Lista de atividades ::
1. Segundo o texto sobre planos de saúde na política, qual foi o valor total das doações eleitorais dos planos de saúde nas eleições de 2014?
2. Escreva a continuação do texto sobre planos de saúde na política, começando logo após a última frase apresentada.

Documento de origem ::

▶

A presença dos planos de saúde na política tem ficado cada vez mais saliente. Nas eleições de 2014, as doações eleitorais dos planos de saúde superaram em 32 vezes o valor de 2012, chegando a 54,9 milhões de reais para 131 candidatos, sendo 60 eleitos, entre eles a presidenta Dilma Rousseff (PT), três governadores, três senadores, 29 deputados federais e 24 deputados estaduais. Os grupos Amil, Unimed, Qualicorp eBradesco Saúde foram responsáveis por 95% do dinheiro ofertado em 2014. O último é um dos principais doadores de Cunha, tendo depositado 250 mil reais para o atual presidente da Câmara.
Conhecido defensor da manutenção do atual sistema de financiamento de campanha, que permite doações empresariais aos políticos, Cunha tem ação favorável aos planos, com destaque para Medida Provisória 627/2013, relatada por ele no ano passado. A MP tratava da tributação de lucros de empresas brasileiras no exterior, mas ganhou emendas estranhas a seu texto original, entre elas uma que concedia uma anistia de 2 bilhões de reais aos planos de saúde, aplicadas às operadoras pelo descumprimento de contratos com seus clientes. Aprovada na Câmara e no Senado, a emenda foi vetada por Dilma Rousseff.
Neste ano, Cunha voltou à carga a favor dos planos. Além de barrar a CPI pedida por Ivan Valente, desarquivou a PEC 451/2014, de sua autoria. O texto, que tramita em regime especial da Comissão e Constituição e Justiça da Câmara, insere "planos de assistência à saúde" como direitos dos trabalhadores, ao lado do FGTS, seguro-desemprego e licença-maternidade, por exemplo. Na prática, o texto obriga as empresas a pagarem planos de saúde privados para todos os seus empregados, o que elevaria o número de clientes das operadoras dos atuais 50 milhões para 71,5 milhões de pessoas.
No texto da proposta, Cunha justifica-se defendendo que "saúde é direito de todos", por isso, as empresas deveriam pagar pelos planos. A proposta, segundo críticos, não leva em conta que o direito à saúde universal e pública já é garantido pela Constituição e que o empregado só teria direito ao benefício uma vez que estivesse empregado.

◀

Material fornecido ::
▶

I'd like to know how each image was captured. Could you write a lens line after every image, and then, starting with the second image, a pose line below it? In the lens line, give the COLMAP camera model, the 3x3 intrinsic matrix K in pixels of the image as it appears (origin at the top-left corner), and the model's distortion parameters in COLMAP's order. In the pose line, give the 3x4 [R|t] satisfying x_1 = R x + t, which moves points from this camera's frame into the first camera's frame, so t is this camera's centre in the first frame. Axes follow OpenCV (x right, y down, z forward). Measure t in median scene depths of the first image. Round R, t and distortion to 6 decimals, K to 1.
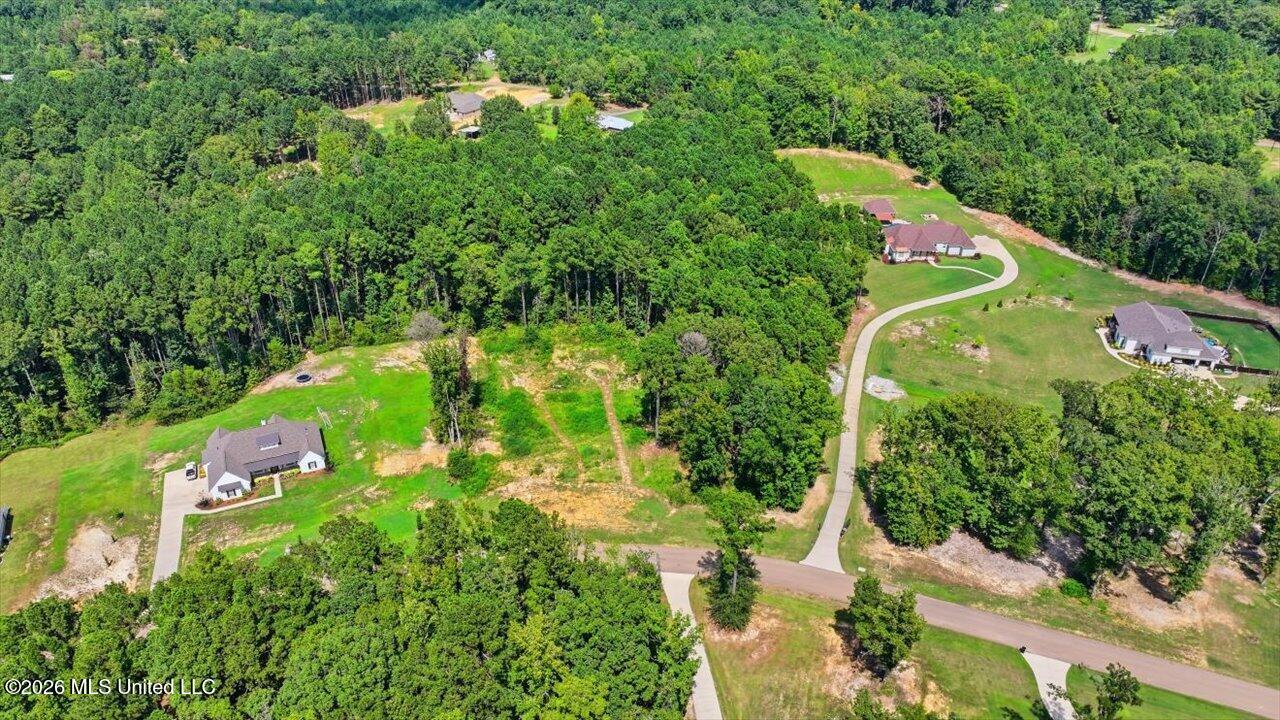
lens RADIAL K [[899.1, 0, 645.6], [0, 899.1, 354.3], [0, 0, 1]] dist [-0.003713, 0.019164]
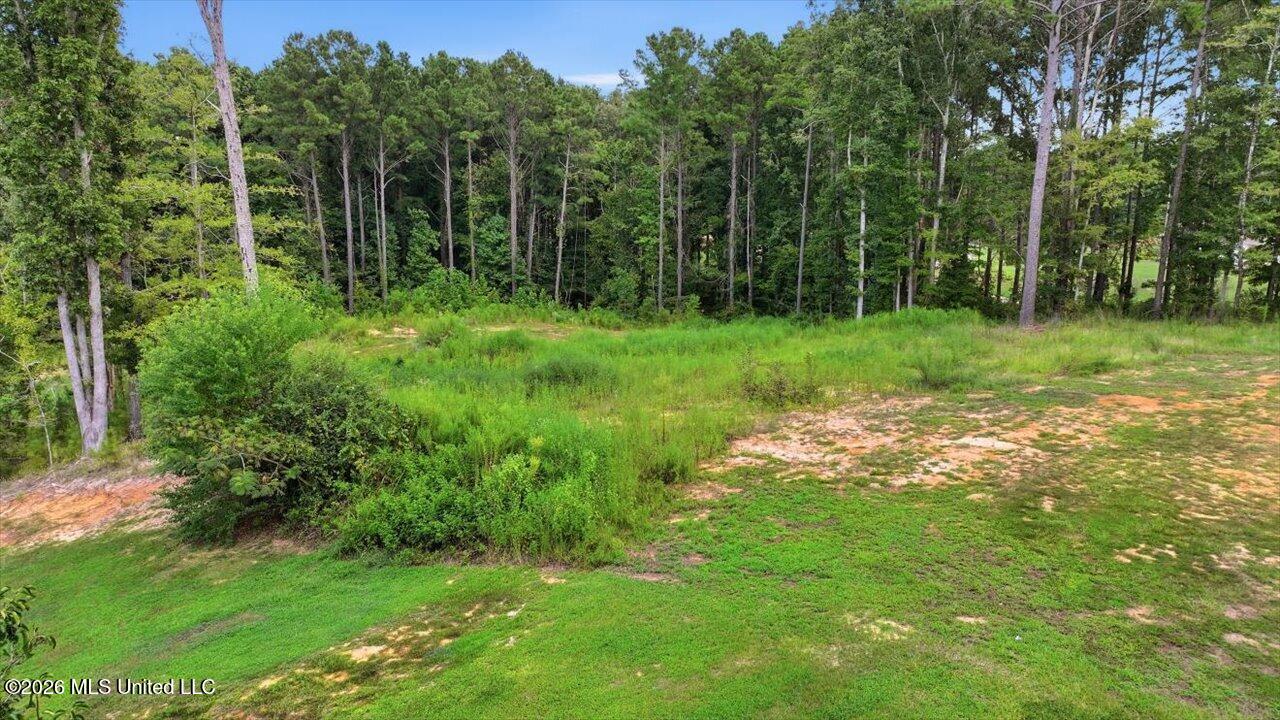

◀

Respostas por tarefa ::
1. 54,9 milhões de reais.

2.
Para a conselheira nacional de saúde, Ana Maria Costa, o efeito colateral desta proposta seria devastador para o Sistema Único de Saúde (SUS). "Com mais pessoas na saúde suplementar privada, os investimentos do Estado no SUS cairiam em detrimento dos subsídios aos planos, o que mataria aos poucos a ideia de uma saúde gratuita e universal para todos os brasileiros", afirma. Os subsídios a que Costa se refere são os benefícios dados aos planos de saúde pelo governo, que vão desde renúncias fiscais no imposto de renda até linhas de crédito do BNDES e outras isenções fiscais e tributárias. Costa defende que a PEC 451 de Eduardo Cunha é inconstitucional na medida em que "retira do Estado a proteção social de oferecer a saúde como direito gratuito e universal e o transfere para o setor privado".
O deputado Jean Wyllys (Psol-RJ) concorda com Ana Costa. Para ele, serviços básicos não deveriam visar o lucro. "Determinadas áreas não deveriam ser abertas ao mercado. O SUS tem muitos defeitos, que devem ser aprimorados, mas sem ele a população pobre ficaria incapacitada de acessar serviços de saúde", afirma. Entidades da sociedade civil como a Associação Brasileira de Saúde Coletiva, a Associação Nacional do Ministério Público de Defesa da Saúde e o Centro Brasileiro de Estudos de Saúde também se manifestaram contra a PEC 451.
A assessoria da presidência da Câmara não se manifestou até o fim da reportagem.